Will report back when i got x running   :Very Happy: 

----------

## Gruffi

ok, here's where i am so far...

under kernel 2.4:

as usuall the sound with alsa sounds is extremely disorted so i unmerged it and used esd wich works perfectly

edit: actually not entirely true: the sound volume is way too low and there is no volume control on the laptop itself as far as i know and i don't know how to fix it in software [FIXED: emerge aumixer]

the DVD-RW works fine with ide-scsi

the radeon 9000 works for 99%

important programs such as tuxracer en quake3 work however in quake3 i am "missing" a very small part of the screen (on the right part of the screen it goes like 1cm "outside" the real screen), the resolution is ok.
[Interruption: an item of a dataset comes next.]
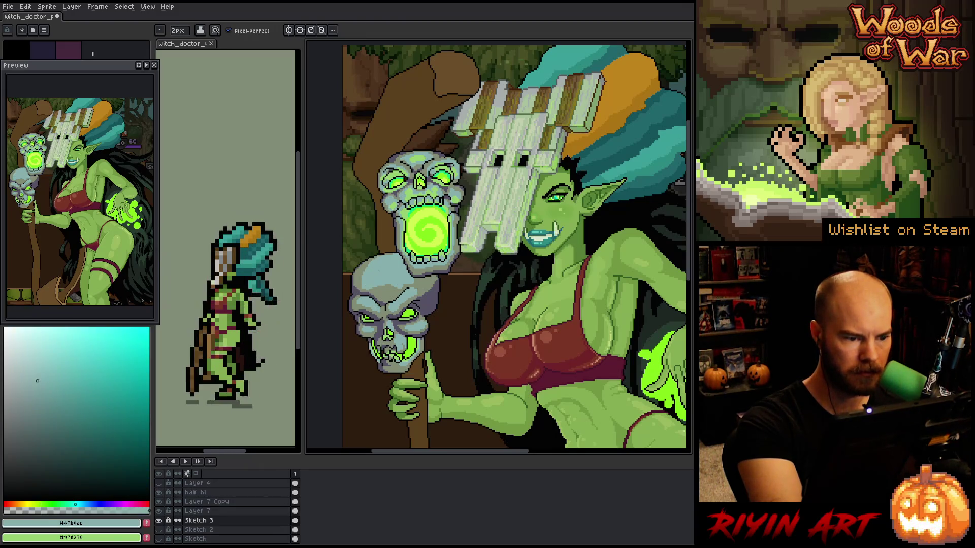
{"action": "left_click", "coordinate": [366, 287], "text": "alt"}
when i swap between console and kde with altF1 - altF7 the screen often is messed up, moving some windows around sorta solves the problem.

the broadcom driver in gentoo kernel 2.4.20.whatever.rc6 sucks, the driver is called BCW4400, the driver doesnt work under heavy load.  When i do an emerge -f on 3 consoles and thus opening 3 connections the network locks up and i have to do a net restart.  Same happens when i try to download a single file from another computer @ 100MBit.

Kernel 2.6

Can't get X to start up: it complains that it can't load kernel module agpgart and a dri module.
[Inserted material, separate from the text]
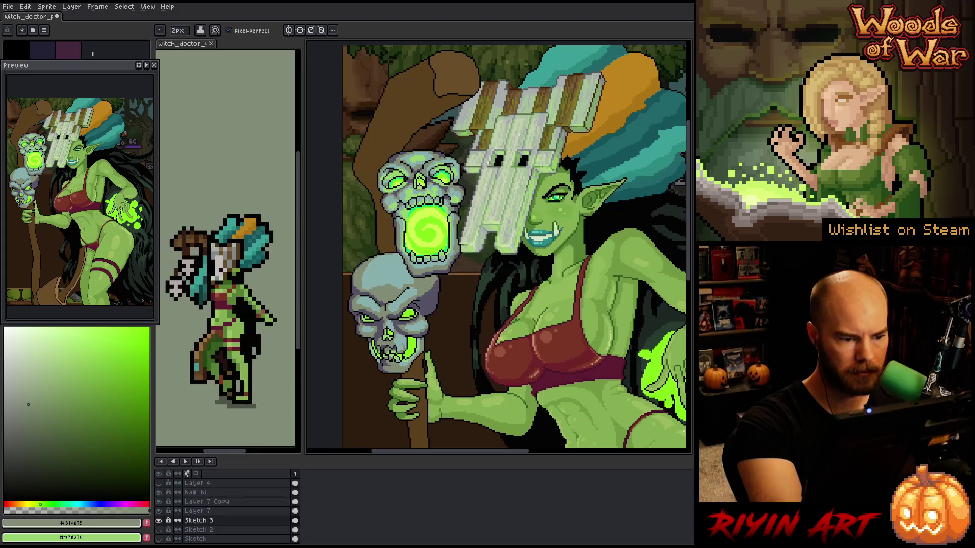
{"action": "left_click", "coordinate": [364, 276], "text": "alt"}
the broadcom driver is called B44 and works perfectly under heavy load.

Thats's it so far... I can choose between a decently working network or a working X

I had hoped it would be allot easier... I'm gonna score me a beer and try kernel 2.6 again!

----------

## Gruffi

cdrao works now too... simply adding "generic-mmc" to dao in k3B did the trick

----------

## Gruffi

Allright... getting quite happy now...   :Very Happy: 

ditched the gentoo-sources and used the ac-sources 2.4.22-ac1  :Exclamation: 

It has the working b44 broadcom driver, and X and dri work.  :Cool: 

it works a bit different than the gentoo sources:

I compiled agpgart static in the kernel and DID NOT compile in support for DRI in the kernel.  :Idea: 

then i did emerge ati-drivers, rebooted and important programs such as tuxracer work.  :Laughing: 

I still have the weird quake3 problem tho.   :Rolling Eyes: 

getting close to a fully working system now   :Very Happy:   :Very Happy:   :Very Happy: 

----------